| What is expected |
For each line below that contains the string "GINGER", copy that line.

# # # # # # #

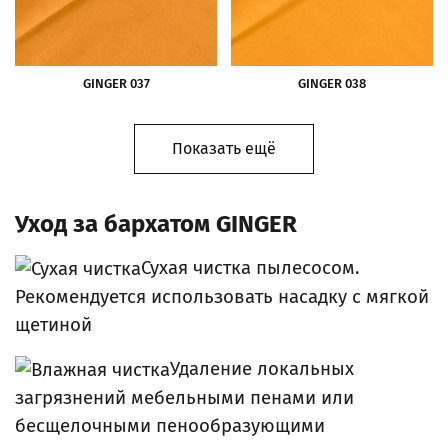
GINGER 037
GINGER 038
Показать ещё
Уход за бархатом GINGER
Сухая чистка пылесосом.
Рекомендуется использовать насадку с мягкой
щетиной
Удаление локальных
загрязнений мебельными пенами или
бесщелочными пенообразующими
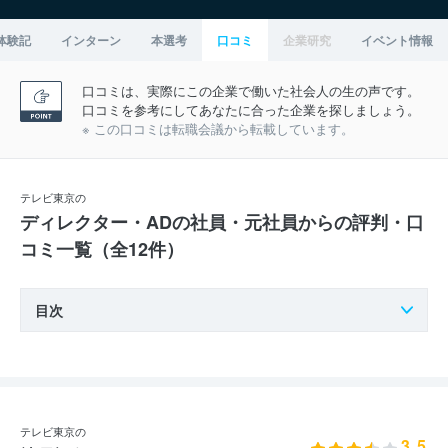
体験記
インターン
本選考
口コミ
企業研究
イベント情報
口コミは、実際にこの企業で働いた社会人の生の声です。
口コミを参考にしてあなたに合った企業を探しましょう。
※ この口コミは転職会議から転載しています。
テレビ東京の
ディレクター・ADの社員・元社員からの評判・口
コミ一覧（全12件）
目次
テレビ東京の
3.5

# # # # # # #

| Answer to the problem |
GINGER 037
GINGER 038
Уход за бархатом GINGER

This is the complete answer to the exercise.